Slaughter for "freedom".
Quote. "A truly foolish adventure
proved a gigantic disaster by almost every measure.
What has been the human cost of the invasion? The most authoritative estimate of Iraqi civilian war deaths puts the figure at between 7376 and 9178. Since the formal end of hostilities a further 2200 or so Iraqi civilians have died at coalition hands. Strangely enough, no one knows, even approximately, how many Iraqi soldiers were killed. The humanitarian group Medact recently suggested that the number might be as low as 13,500 or as high as 45,000.
Coalition casualties are precisely known. More than 400 soldiers have died. Recently, the Pentagon revealed that 9000 US soldiers had been evacuated as a result of serious injury or illness, 2000 because of war wounds, 500 because of psychiatric breakdown.
What, then, beyond their casualties, have the Iraqi people experienced since the invasion? According to US occupation authorities, supplies of electricity and clean water have now finally reached their (dismal) pre-invasion levels. Urban Iraq faces massive unemployment. According to one common figure, 60 per cent of young men in Baghdad have no work. Health problems of Iraqis seem even worse than before the invasion; that is, after a decade of crippling economic sanctions.

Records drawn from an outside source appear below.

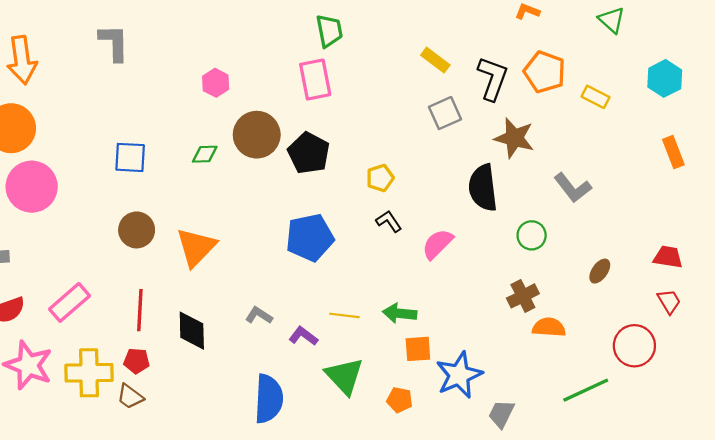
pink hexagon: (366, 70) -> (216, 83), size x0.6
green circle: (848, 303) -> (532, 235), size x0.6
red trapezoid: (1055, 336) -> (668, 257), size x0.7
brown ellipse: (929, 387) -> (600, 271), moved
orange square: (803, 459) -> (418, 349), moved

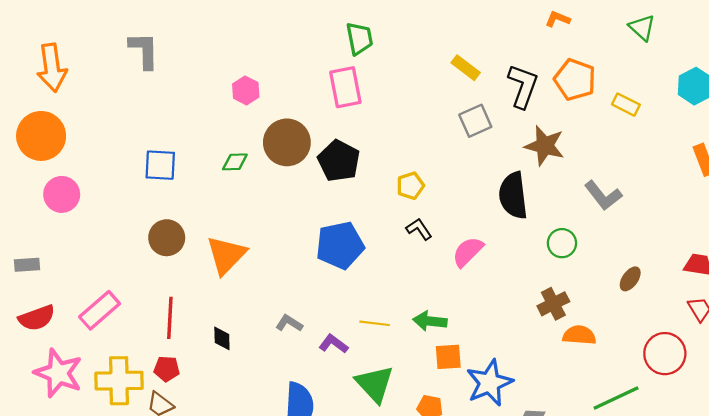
pink circle: (32, 187) -> (62, 194), size x0.7
black diamond: (192, 331) -> (222, 338), size x0.6

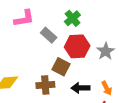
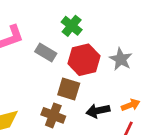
brown cross: (45, 85) -> (53, 115), turned 36
orange arrow: (107, 88) -> (131, 105), turned -72

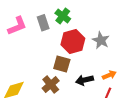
gray rectangle: (46, 52) -> (43, 23), moved, turned 42
brown cross: (53, 115) -> (51, 84), turned 30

These problems are overshadowed in the daily life of urban Iraqis by something quite new. Before the invasion Saddam Hussein set free 100,000 hardened criminals. The occupying powers subsequently dismantled Iraq's army and most of its police. Iraq is awash with weapons. The consequence of all this is the near-total breakdown of law and order. In a recent Gallup poll, 94 per cent of Iraqis said they felt more insecure now than under Saddam; 86 per cent said they or their families felt fearful about leaving their homes at night.

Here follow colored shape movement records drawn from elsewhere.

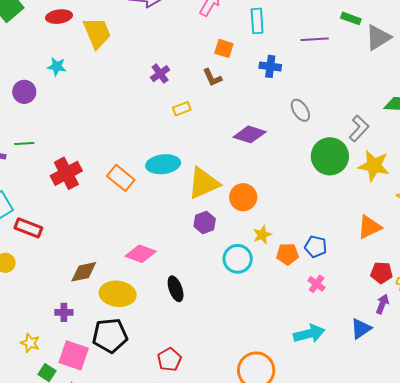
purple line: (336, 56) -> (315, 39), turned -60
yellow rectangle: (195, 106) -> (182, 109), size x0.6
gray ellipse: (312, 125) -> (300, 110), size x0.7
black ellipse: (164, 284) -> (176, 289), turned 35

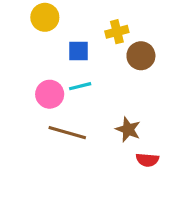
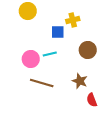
blue square: (78, 51) -> (58, 32), moved
brown circle: (141, 56) -> (88, 50), moved
red semicircle: (147, 160) -> (92, 100), turned 64

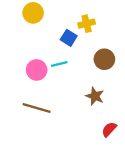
blue square: (58, 32) -> (69, 38), turned 32
brown line: (42, 83) -> (37, 108), moved
red semicircle: (92, 100) -> (109, 129), moved, turned 64

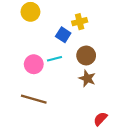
brown circle: (104, 59) -> (86, 55), moved
brown star: (95, 96) -> (87, 78), moved

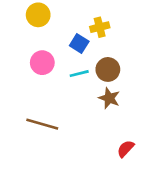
cyan line: (54, 59) -> (79, 74), moved
pink circle: (34, 64) -> (42, 63), moved

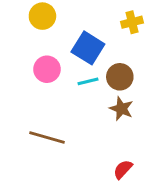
yellow cross: (100, 27) -> (132, 22), moved
blue square: (79, 44) -> (88, 48), size x1.5
red semicircle: (126, 149) -> (123, 169), moved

An enterprising American journalist, Jerry Fleischmann, visited the Baghdad morgue in September. He discovered that while before the invasion the morgue investigated 20 firearms deaths a month, in August 2003 it investigated 581. A British journalist, Suzanne Goldenberg, recently examined the post- invasion situation of women in Baghdad. She heard story after story of vicious assault and rape. "Under US occupation," she concluded, "working women have reordered their lives, wearing hijab for the first time, or travelling with male relatives. Some barely venture out at all."

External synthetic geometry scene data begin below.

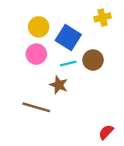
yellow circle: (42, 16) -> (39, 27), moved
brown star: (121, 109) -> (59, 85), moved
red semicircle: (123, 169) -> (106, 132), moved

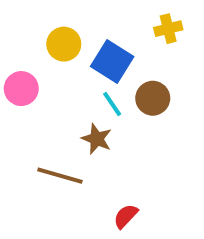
pink circle: (36, 54) -> (21, 89), moved
cyan line: (68, 64) -> (112, 104), turned 70
red semicircle: (106, 132) -> (126, 216), moved

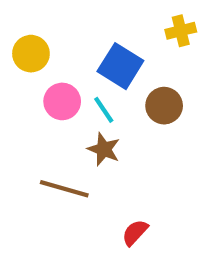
yellow circle: (64, 44) -> (31, 54), moved
pink circle: (21, 89) -> (62, 101), moved
cyan line: (112, 104) -> (104, 110), moved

Through opinion polls we now know a great deal about what the people of Iraq think of the invasion of their country. According to the recent Gallup poll, 43 per cent believe America invaded to "rob Iraq's oil"; 37 per cent to get rid of Saddam Hussein; 6 per cent to change the Middle East in the interest of Israel; 5 per cent to assist the Iraqi people; 4 per cent to destroy WMDs; 1 per cent to introduce democracy.